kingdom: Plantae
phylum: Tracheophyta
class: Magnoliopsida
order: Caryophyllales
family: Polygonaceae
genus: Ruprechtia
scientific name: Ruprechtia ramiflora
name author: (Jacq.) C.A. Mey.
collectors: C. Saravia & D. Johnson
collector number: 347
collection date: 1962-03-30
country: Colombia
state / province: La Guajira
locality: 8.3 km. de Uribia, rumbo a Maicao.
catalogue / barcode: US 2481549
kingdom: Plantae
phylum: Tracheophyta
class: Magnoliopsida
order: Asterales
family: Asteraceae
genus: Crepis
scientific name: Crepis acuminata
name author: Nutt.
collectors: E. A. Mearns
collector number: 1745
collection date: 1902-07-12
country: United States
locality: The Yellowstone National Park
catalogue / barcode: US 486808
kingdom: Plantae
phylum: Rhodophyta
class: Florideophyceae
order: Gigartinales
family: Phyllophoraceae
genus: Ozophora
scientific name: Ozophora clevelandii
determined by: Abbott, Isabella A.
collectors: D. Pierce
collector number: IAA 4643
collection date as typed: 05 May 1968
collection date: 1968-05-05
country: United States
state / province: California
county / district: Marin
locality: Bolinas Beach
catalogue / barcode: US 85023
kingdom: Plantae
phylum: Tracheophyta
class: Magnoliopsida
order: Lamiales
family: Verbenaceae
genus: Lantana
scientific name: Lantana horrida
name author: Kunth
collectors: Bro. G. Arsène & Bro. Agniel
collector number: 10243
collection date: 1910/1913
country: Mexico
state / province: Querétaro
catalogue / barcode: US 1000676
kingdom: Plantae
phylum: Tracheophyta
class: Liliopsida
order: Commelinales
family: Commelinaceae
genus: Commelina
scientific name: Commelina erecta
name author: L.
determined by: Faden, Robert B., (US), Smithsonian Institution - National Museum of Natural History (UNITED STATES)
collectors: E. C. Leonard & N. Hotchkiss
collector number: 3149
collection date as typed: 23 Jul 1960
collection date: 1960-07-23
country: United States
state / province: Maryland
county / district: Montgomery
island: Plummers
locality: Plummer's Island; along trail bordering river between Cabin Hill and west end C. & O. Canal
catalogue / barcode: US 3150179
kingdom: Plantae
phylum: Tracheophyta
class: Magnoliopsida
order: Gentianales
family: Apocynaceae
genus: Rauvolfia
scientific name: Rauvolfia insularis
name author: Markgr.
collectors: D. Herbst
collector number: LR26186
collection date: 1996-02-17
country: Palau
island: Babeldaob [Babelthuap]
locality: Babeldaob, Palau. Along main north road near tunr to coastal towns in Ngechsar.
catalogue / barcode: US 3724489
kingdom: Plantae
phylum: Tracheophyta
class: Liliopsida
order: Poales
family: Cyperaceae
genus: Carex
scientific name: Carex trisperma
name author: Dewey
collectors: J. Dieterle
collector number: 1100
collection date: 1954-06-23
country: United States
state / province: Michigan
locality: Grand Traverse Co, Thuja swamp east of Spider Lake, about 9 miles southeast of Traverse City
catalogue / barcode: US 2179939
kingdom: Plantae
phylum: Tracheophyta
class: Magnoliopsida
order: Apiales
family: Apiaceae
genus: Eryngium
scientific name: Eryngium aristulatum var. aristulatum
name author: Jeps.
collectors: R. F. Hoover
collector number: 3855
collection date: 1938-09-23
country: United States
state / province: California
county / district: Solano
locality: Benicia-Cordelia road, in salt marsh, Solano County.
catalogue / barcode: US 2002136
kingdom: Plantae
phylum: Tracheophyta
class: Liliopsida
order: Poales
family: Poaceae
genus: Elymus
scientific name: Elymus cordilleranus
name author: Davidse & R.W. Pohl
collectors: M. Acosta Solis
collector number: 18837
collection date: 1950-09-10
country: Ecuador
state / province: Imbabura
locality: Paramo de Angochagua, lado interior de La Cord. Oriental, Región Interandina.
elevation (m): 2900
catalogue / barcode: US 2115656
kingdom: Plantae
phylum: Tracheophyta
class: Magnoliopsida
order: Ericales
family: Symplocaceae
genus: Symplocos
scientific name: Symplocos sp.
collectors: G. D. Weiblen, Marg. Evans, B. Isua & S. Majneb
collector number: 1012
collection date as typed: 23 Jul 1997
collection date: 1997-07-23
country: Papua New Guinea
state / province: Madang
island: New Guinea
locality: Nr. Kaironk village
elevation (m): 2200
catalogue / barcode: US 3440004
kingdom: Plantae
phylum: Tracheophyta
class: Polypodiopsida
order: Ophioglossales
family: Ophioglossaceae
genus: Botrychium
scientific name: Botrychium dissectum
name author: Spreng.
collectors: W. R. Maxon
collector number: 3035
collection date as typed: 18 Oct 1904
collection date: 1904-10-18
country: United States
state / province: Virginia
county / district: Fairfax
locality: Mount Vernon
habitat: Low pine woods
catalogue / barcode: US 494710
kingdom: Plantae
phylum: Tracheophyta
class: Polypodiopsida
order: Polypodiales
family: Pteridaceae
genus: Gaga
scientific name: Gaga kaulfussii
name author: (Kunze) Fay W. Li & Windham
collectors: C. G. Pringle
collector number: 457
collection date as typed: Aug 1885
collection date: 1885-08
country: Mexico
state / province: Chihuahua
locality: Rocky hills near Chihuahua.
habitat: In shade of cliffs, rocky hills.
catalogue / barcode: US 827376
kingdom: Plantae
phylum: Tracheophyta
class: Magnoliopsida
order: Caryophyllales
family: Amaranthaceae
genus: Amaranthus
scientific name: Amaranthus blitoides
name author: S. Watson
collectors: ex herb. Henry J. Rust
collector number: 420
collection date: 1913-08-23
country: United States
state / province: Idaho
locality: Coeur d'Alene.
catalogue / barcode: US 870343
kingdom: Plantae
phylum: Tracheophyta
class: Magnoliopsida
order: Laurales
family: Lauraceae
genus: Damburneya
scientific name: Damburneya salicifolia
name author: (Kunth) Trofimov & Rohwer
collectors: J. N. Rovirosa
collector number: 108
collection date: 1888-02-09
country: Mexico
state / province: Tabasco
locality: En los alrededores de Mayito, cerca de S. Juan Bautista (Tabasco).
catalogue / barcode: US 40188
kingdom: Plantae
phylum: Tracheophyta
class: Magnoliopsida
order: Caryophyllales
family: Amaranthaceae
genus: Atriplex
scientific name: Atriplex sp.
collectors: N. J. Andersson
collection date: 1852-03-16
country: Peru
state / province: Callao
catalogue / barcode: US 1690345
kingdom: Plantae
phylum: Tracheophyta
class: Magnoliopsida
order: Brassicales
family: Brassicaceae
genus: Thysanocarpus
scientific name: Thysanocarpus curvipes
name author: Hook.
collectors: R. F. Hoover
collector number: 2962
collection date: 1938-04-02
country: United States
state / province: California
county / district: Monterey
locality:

● ● ● ●

Rewrite all the material above as a numbered list, one line per entry, and leave out any blank lines.

#### SOLUTION BELOW:
1. kingdom: Plantae
2. phylum: Tracheophyta
3. class: Magnoliopsida
4. order: Caryophyllales
5. family: Polygonaceae
6. genus: Ruprechtia
7. scientific name: Ruprechtia ramiflora
8. name author: (Jacq.) C.A. Mey.
9. collectors: C. Saravia & D. Johnson
10. collector number: 347
11. collection date: 1962-03-30
12. country: Colombia
13. state / province: La Guajira
14. locality: 8.3 km. de Uribia, rumbo a Maicao.
15. catalogue / barcode: US 2481549
16. kingdom: Plantae
17. phylum: Tracheophyta
18. class: Magnoliopsida
19. order: Asterales
20. family: Asteraceae
21. genus: Crepis
22. scientific name: Crepis acuminata
23. name author: Nutt.
24. collectors: E. A. Mearns
25. collector number: 1745
26. collection date: 1902-07-12
27. country: United States
28. locality: The Yellowstone National Park
29. catalogue / barcode: US 486808
30. kingdom: Plantae
31. phylum: Rhodophyta
32. class: Florideophyceae
33. order: Gigartinales
34. family: Phyllophoraceae
35. genus: Ozophora
36. scientific name: Ozophora clevelandii
37. determined by: Abbott, Isabella A.
38. collectors: D. Pierce
39. collector number: IAA 4643
40. collection date as typed: 05 May 1968
41. collection date: 1968-05-05
42. country: United States
43. state / province: California
44. county / district: Marin
45. locality: Bolinas Beach
46. catalogue / barcode: US 85023
47. kingdom: Plantae
48. phylum: Tracheophyta
49. class: Magnoliopsida
50. order: Lamiales
51. family: Verbenaceae
52. genus: Lantana
53. scientific name: Lantana horrida
54. name author: Kunth
55. collectors: Bro. G. Arsène & Bro. Agniel
56. collector number: 10243
57. collection date: 1910/1913
58. country: Mexico
59. state / province: Querétaro
60. catalogue / barcode: US 1000676
61. kingdom: Plantae
62. phylum: Tracheophyta
63. class: Liliopsida
64. order: Commelinales
65. family: Commelinaceae
66. genus: Commelina
67. scientific name: Commelina erecta
68. name author: L.
69. determined by: Faden, Robert B., (US), Smithsonian Institution - National Museum of Natural History (UNITED STATES)
70. collectors: E. C. Leonard & N. Hotchkiss
71. collector number: 3149
72. collection date as typed: 23 Jul 1960
73. collection date: 1960-07-23
74. country: United States
75. state / province: Maryland
76. county / district: Montgomery
77. island: Plummers
78. locality: Plummer's Island; along trail bordering river between Cabin Hill and west end C. & O. Canal
79. catalogue / barcode: US 3150179
80. kingdom: Plantae
81. phylum: Tracheophyta
82. class: Magnoliopsida
83. order: Gentianales
84. family: Apocynaceae
85. genus: Rauvolfia
86. scientific name: Rauvolfia insularis
87. name author: Markgr.
88. collectors: D. Herbst
89. collector number: LR26186
90. collection date: 1996-02-17
91. country: Palau
92. island: Babeldaob [Babelthuap]
93. locality: Babeldaob, Palau. Along main north road near tunr to coastal towns in Ngechsar.
94. catalogue / barcode: US 3724489
95. kingdom: Plantae
96. phylum: Tracheophyta
97. class: Liliopsida
98. order: Poales
99. family: Cyperaceae
100. genus: Carex
101. scientific name: Carex trisperma
102. name author: Dewey
103. collectors: J. Dieterle
104. collector number: 1100
105. collection date: 1954-06-23
106. country: United States
107. state / province: Michigan
108. locality: Grand Traverse Co, Thuja swamp east of Spider Lake, about 9 miles southeast of Traverse City
109. catalogue / barcode: US 2179939
110. kingdom: Plantae
111. phylum: Tracheophyta
112. class: Magnoliopsida
113. order: Apiales
114. family: Apiaceae
115. genus: Eryngium
116. scientific name: Eryngium aristulatum var. aristulatum
117. name author: Jeps.
118. collectors: R. F. Hoover
119. collector number: 3855
120. collection date: 1938-09-23
121. country: United States
122. state / province: California
123. county / district: Solano
124. locality: Benicia-Cordelia road, in salt marsh, Solano County.
125. catalogue / barcode: US 2002136
126. kingdom: Plantae
127. phylum: Tracheophyta
128. class: Liliopsida
129. order: Poales
130. family: Poaceae
131. genus: Elymus
132. scientific name: Elymus cordilleranus
133. name author: Davidse & R.W. Pohl
134. collectors: M. Acosta Solis
135. collector number: 18837
136. collection date: 1950-09-10
137. country: Ecuador
138. state / province: Imbabura
139. locality: Paramo de Angochagua, lado interior de La Cord. Oriental, Región Interandina.
140. elevation (m): 2900
141. catalogue / barcode: US 2115656
142. kingdom: Plantae
143. phylum: Tracheophyta
144. class: Magnoliopsida
145. order: Ericales
146. family: Symplocaceae
147. genus: Symplocos
148. scientific name: Symplocos sp.
149. collectors: G. D. Weiblen, Marg. Evans, B. Isua & S. Majneb
150. collector number: 1012
151. collection date as typed: 23 Jul 1997
152. collection date: 1997-07-23
153. country: Papua New Guinea
154. state / province: Madang
155. island: New Guinea
156. locality: Nr. Kaironk village
157. elevation (m): 2200
158. catalogue / barcode: US 3440004
159. kingdom: Plantae
160. phylum: Tracheophyta
161. class: Polypodiopsida
162. order: Ophioglossales
163. family: Ophioglossaceae
164. genus: Botrychium
165. scientific name: Botrychium dissectum
166. name author: Spreng.
167. collectors: W. R. Maxon
168. collector number: 3035
169. collection date as typed: 18 Oct 1904
170. collection date: 1904-10-18
171. country: United States
172. state / province: Virginia
173. county / district: Fairfax
174. locality: Mount Vernon
175. habitat: Low pine woods
176. catalogue / barcode: US 494710
177. kingdom: Plantae
178. phylum: Tracheophyta
179. class: Polypodiopsida
180. order: Polypodiales
181. family: Pteridaceae
182. genus: Gaga
183. scientific name: Gaga kaulfussii
184. name author: (Kunze) Fay W. Li & Windham
185. collectors: C. G. Pringle
186. collector number: 457
187. collection date as typed: Aug 1885
188. collection date: 1885-08
189. country: Mexico
190. state / province: Chihuahua
191. locality: Rocky hills near Chihuahua.
192. habitat: In shade of cliffs, rocky hills.
193. catalogue / barcode: US 827376
194. kingdom: Plantae
195. phylum: Tracheophyta
196. class: Magnoliopsida
197. order: Caryophyllales
198. family: Amaranthaceae
199. genus: Amaranthus
200. scientific name: Amaranthus blitoides
201. name author: S. Watson
202. collectors: ex herb. Henry J. Rust
203. collector number: 420
204. collection date: 1913-08-23
205. country: United States
206. state / province: Idaho
207. locality: Coeur d'Alene.
208. catalogue / barcode: US 870343
209. kingdom: Plantae
210. phylum: Tracheophyta
211. class: Magnoliopsida
212. order: Laurales
213. family: Lauraceae
214. genus: Damburneya
215. scientific name: Damburneya salicifolia
216. name author: (Kunth) Trofimov & Rohwer
217. collectors: J. N. Rovirosa
218. collector number: 108
219. collection date: 1888-02-09
220. country: Mexico
221. state / province: Tabasco
222. locality: En los alrededores de Mayito, cerca de S. Juan Bautista (Tabasco).
223. catalogue / barcode: US 40188
224. kingdom: Plantae
225. phylum: Tracheophyta
226. class: Magnoliopsida
227. order: Caryophyllales
228. family: Amaranthaceae
229. genus: Atriplex
230. scientific name: Atriplex sp.
231. collectors: N. J. Andersson
232. collection date: 1852-03-16
233. country: Peru
234. state / province: Callao
235. catalogue / barcode: US 1690345
236. kingdom: Plantae
237. phylum: Tracheophyta
238. class: Magnoliopsida
239. order: Brassicales
240. family: Brassicaceae
241. genus: Thysanocarpus
242. scientific name: Thysanocarpus curvipes
243. name author: Hook.
244. collectors: R. F. Hoover
245. collector number: 2962
246. collection date: 1938-04-02
247. country: United States
248. state / province: California
249. county / district: Monterey
250. locality:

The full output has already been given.